森茉莉『薔薇くい姫』より
七十路の主人公・魔利の、日常の理不尽に対する怒りを描いたお話。といっても所々ユーモアも交えているので深刻になり過ぎず読みやすかったです。
刻が飛び去る場面の文章が好きです。飛び去るという表現が美しく儚く、絶望的だな、と。
老年期の魔利が薔薇の花を食べる場面にも退廃的な美を感じました。
そんな場面があったかと思えば、煮込み料理を作りこれからパクつこうと希望に燃えている様は何ともユーモラスで可愛らしい。
ご自身をモデルにされているそうですが、随筆というよりは自然主義文学のような感じでしょうか。
全体的に生き生きとした力強いお話でした。
今回作ったのは作中に登場した肉とキャベツの煮込み料理。それに薔薇と柿の葉とパセリのサラダです。
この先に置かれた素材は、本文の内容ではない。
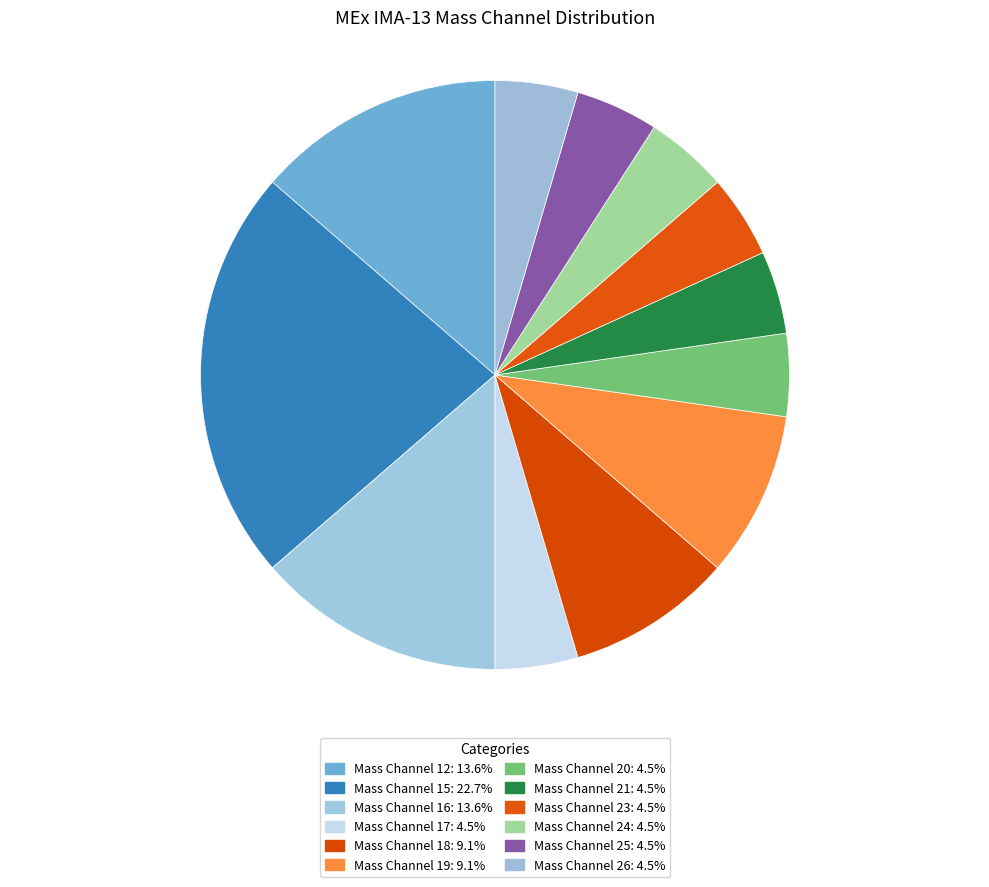

Count the number of slices in the pie.

12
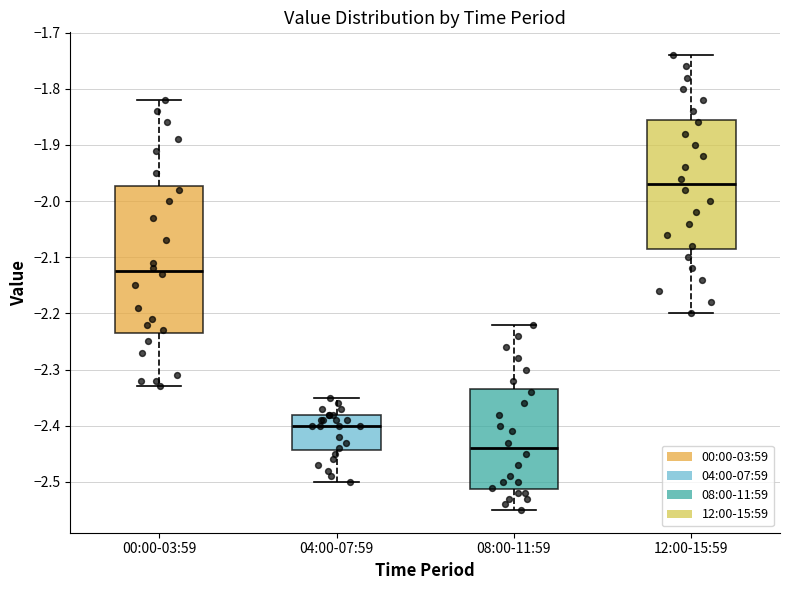

Reading left to right, transcribe this box plot: for each box, give where its median line is, the range the box spans, and where its two whiskers end, as read against the y-axis. The values are not printed on the chart, so give them approximately, as read against the axis.

00:00-03:59: median -2.12, box -2.23 to -1.97, whiskers -2.33 to -1.82
04:00-07:59: median -2.40, box -2.44 to -2.38, whiskers -2.50 to -2.35
08:00-11:59: median -2.44, box -2.51 to -2.33, whiskers -2.55 to -2.22
12:00-15:59: median -1.97, box -2.08 to -1.85, whiskers -2.20 to -1.74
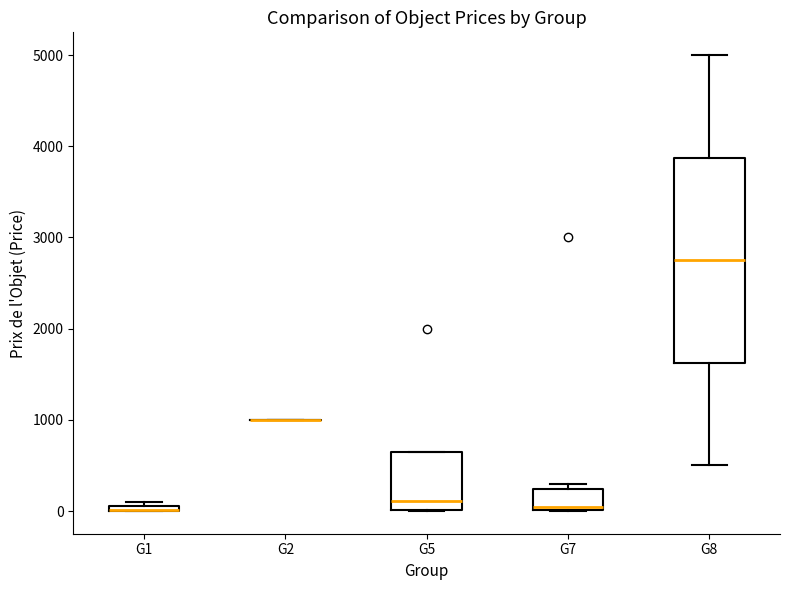

Which box is the tallest, from its lower edge to its upper edge?

G8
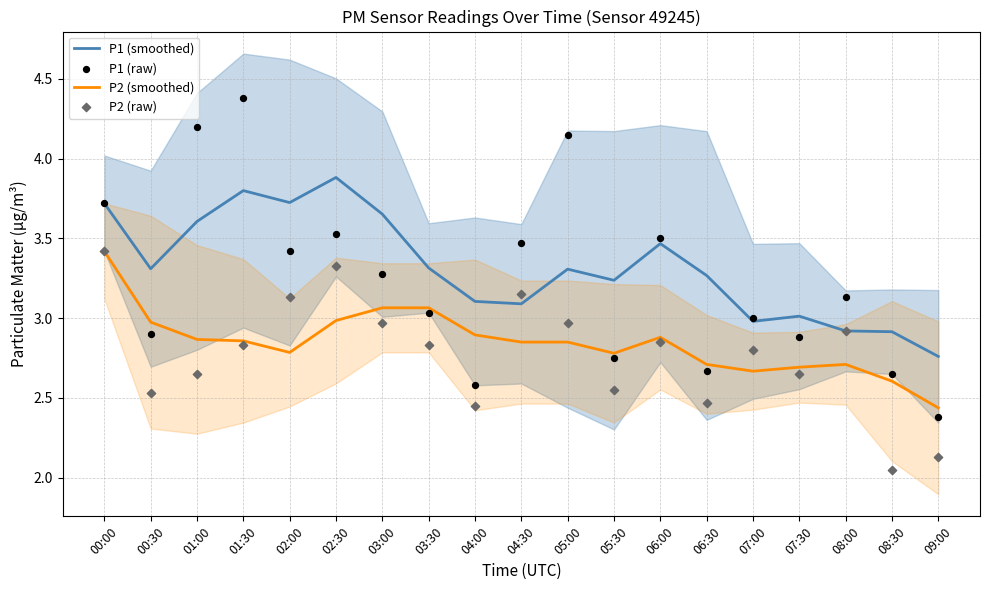

What is the total value across all series at 01:30?

13.9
柿の葉はそのまま食べるのは難しかったので、乾燥したものをみじん切りに。白いので分かりにくいですが、下にフレンチドレッシングを敷いてあります。カリカリに焼いたベーコンビッツも添えたので柿の葉は食感的にも味的にも問題なかったです。エディブルフラワーの薔薇は花びらだけ食べます。
煮込み料理については作中の通りに(薔薇とパセリは飾りです)作ったのですが、キャベツは見事に溶けました。